How to recycle wrapping paper - Toledo News Now, News, Weather, Sports, Toledo, OH

How to recycle wrapping paper

© Digital Vision / Photodisc / Thinkstock © Digital Vision / Photodisc / Thinkstock

By Sara Elliot

After the holidays, trash pickup at your house is probably groaning under the weight of discarded wrapping paper, Christmas cards, cardboard packaging, tinsel and ribbon.

Everyone likes to receive a brightly wrapped present for the holidays, but after the decorative paper comes off, what can you do to repurpose the sparkly stuff?

Whether you tear off the wrap with frantic fingers or reverse engineer it with measured precision, we have some fun and useful ways to repurpose wrapping paper.

Use it as filler

Paper is paper, and if you have a shredder, you can make quick, easy and free package cushioning in a couple of minutes. Store shredded paper for your next shipping emergency, and if you haven't used it by spring, mulch your flowerbeds with it.

Use it as faux grass for Easter baskets

Don't you hate paying a fortune for that plastic grass at Easter? You know it only costs cents to make -- and even worse, you'll just pitch it in a month or two. Instead of wasting dollars and contributing more nasty plastic to the environment, shred your Christmas wrap and use it as Easter basket grass. After you layer on the candy, no one will ever notice. If you're sneaky, you can opt for predominantly green Christmas wrap, and your Easter grass will really look authentic. What could be better?

Save it for next year

If your kids don't demolish the Christmas wrap getting at their toys, why not use it again next year? You can actually iron wrapping paper to remove the wrinkles. Just keep the iron on a low setting, and use a fine mist of water to create a tiny bit of moisture to help the process along. This may seem silly, but with the price of everything heading into the stratosphere, one day you may be willing your wrapping paper collection to your kids.

Use it in your photo frames

If you've been meaning to frame family photos, now's the time. Give your holiday photos some sparkle by using leftover wrapping paper to cover standard white photo frame mats. You'll add color and dimension to your photos, and give them added holiday cheer, too.

Make bookmarks

Making holiday wrap into quick and easy bookmarks is a fun and simple kid's project. It's a perfect distraction for a snow day and will bring back happy Christmas memories -- even if Christmas was just a few weeks ago.

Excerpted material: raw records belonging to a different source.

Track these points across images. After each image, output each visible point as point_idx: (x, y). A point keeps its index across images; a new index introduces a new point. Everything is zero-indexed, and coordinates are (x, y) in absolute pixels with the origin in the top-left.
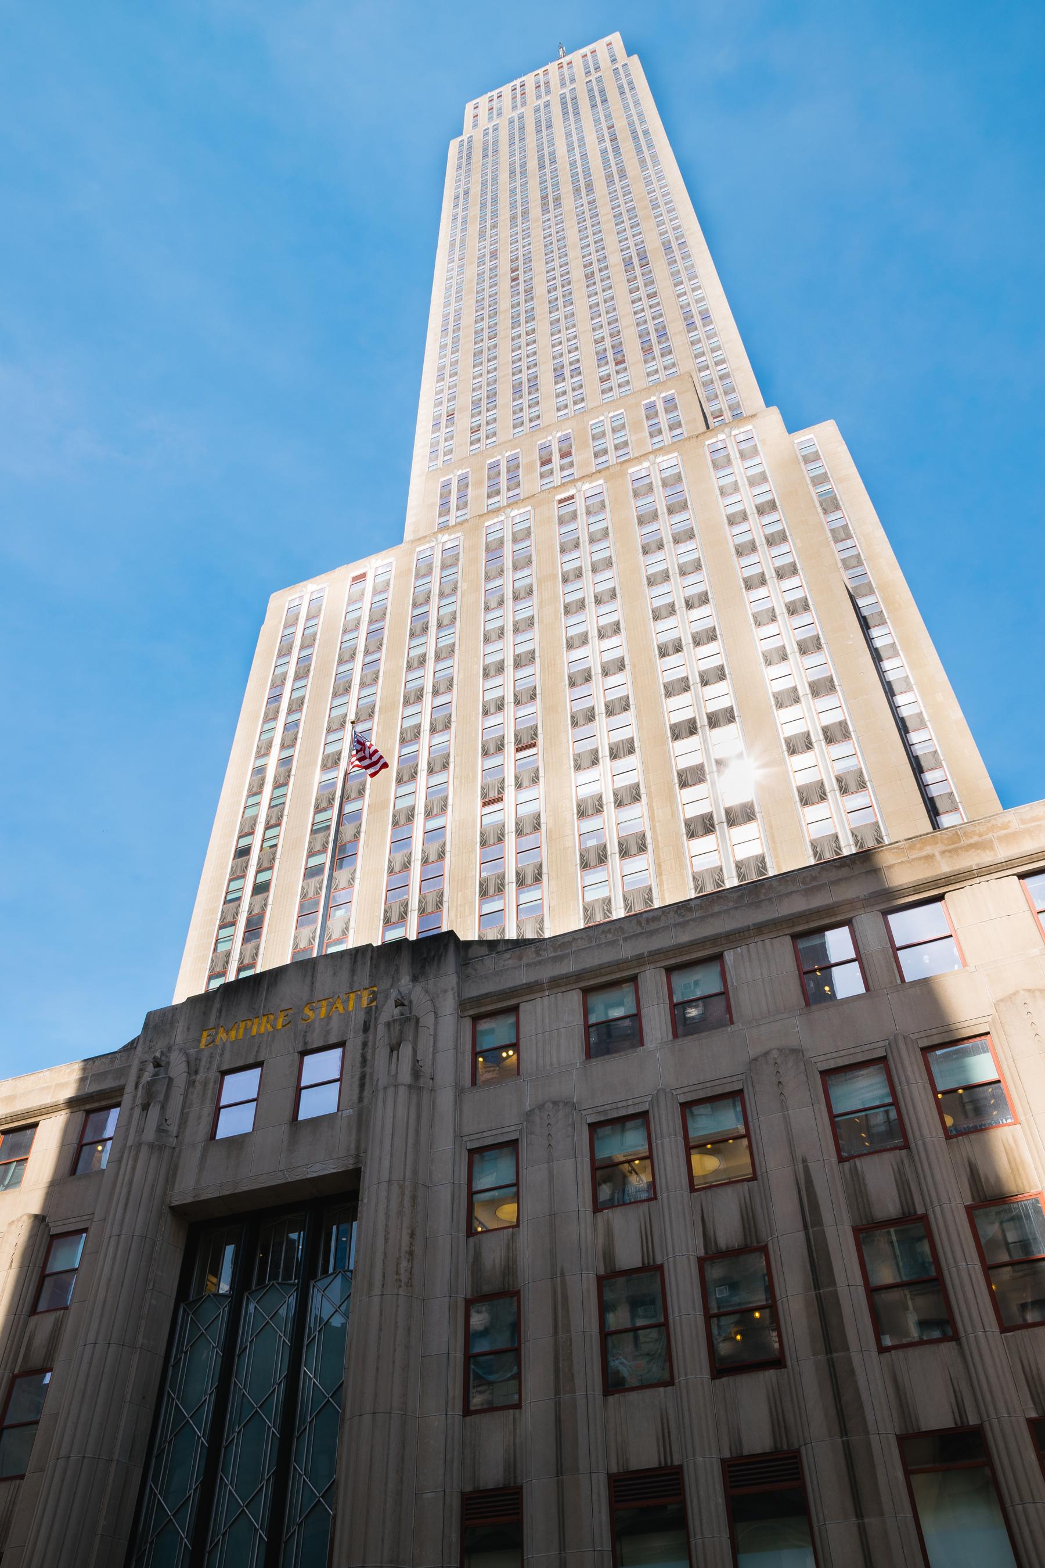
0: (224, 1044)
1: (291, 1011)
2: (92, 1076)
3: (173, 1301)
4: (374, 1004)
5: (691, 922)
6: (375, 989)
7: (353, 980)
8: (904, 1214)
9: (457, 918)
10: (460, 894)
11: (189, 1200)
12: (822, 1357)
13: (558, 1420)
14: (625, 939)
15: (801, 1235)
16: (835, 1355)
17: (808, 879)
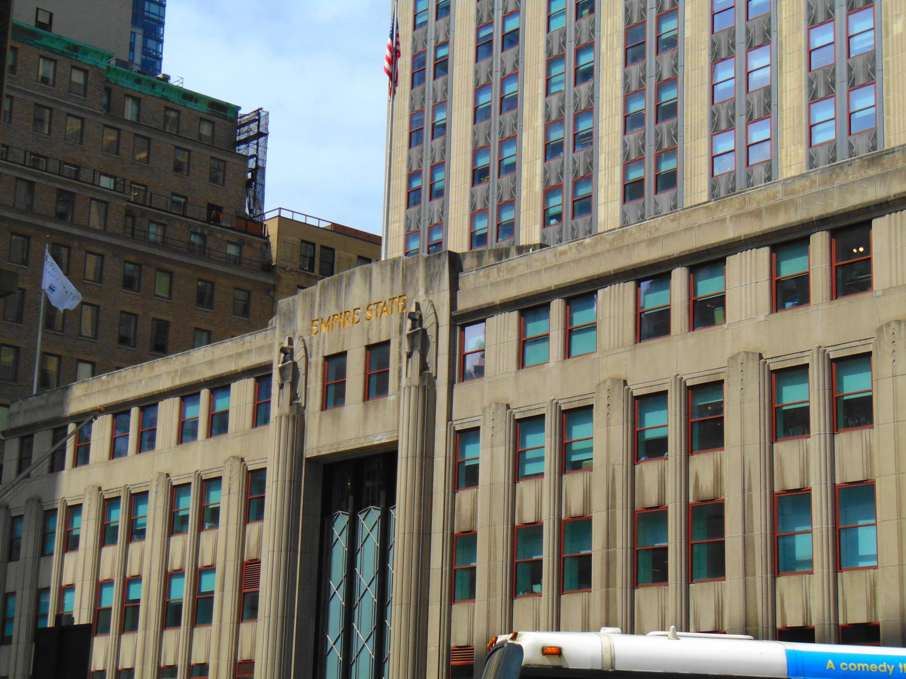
0: (324, 334)
1: (359, 311)
2: (256, 348)
3: (319, 518)
4: (405, 311)
5: (583, 260)
6: (405, 298)
7: (393, 288)
8: (659, 504)
9: (607, 52)
10: (609, 20)
11: (315, 454)
12: (604, 590)
13: (488, 612)
14: (546, 269)
15: (605, 513)
16: (610, 589)
17: (653, 229)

Create a festive tablescape

If you have a particularly fancy wrapping paper style and a glass pane topped table, you can easily create a themed tablescape. Carefully lift the glass pane off the top of the table, and set it aside. Cut the remaining wrapping paper to fit the size of the tabletop, and tape in place. Carefully replace the glass pane onto the table. Your beautiful wrapping paper can now be enjoyed as decorative table décor, protected from spills and tears beneath the glass.

Make new holiday décor

If you want to cherish a cute or ornate design on your wrapping paper, simply cut a four by six, five by seven or eight by 10 inch piece, and place it inside a plain frame. Hang the cutting on the wall as a unique and custom holiday décor piece.

Cardboard Wrapping Core

If your kids have been playing Jedi warriors with the leftover cores from your holiday wrapping paper, we have a few better uses for them.

Untangle cords

When your leftover extension cords or the cords to your devices keep getting knotted and tangled, slipping them into cardboard cores is one way to keep them organized. If the area behind your flat screen looks like a spaghetti factory exploded, it may be time for some organization.

Extend your reach

When your vacuum wand doesn't quite reach to top of your valance, one fast fix is to use a cardboard core as an extender. A Christmas wrap core usually works great, and when it isn't being used, it takes up almost zero room in the closet.

Boost your boots

You pay a fortune for your footwear, so why not give it the royal treatment? Boots are big this year, but keeping them upright and unwrinkled can be a chore, especially if they're vying for space with your super slick shoe collection. One easy way to keep your boots at attention is to stick a cardboard core inside as a support.

Use it for storage

If you sew, knit or craft, having a long, cylindrical cubby in which to store supplies can be pretty convenient. Consider using cardboard wrapping paper cores to store fabric scraps, scrapbooking papers and knitting needles. In the closet, they can also help you corral your belts and scarves.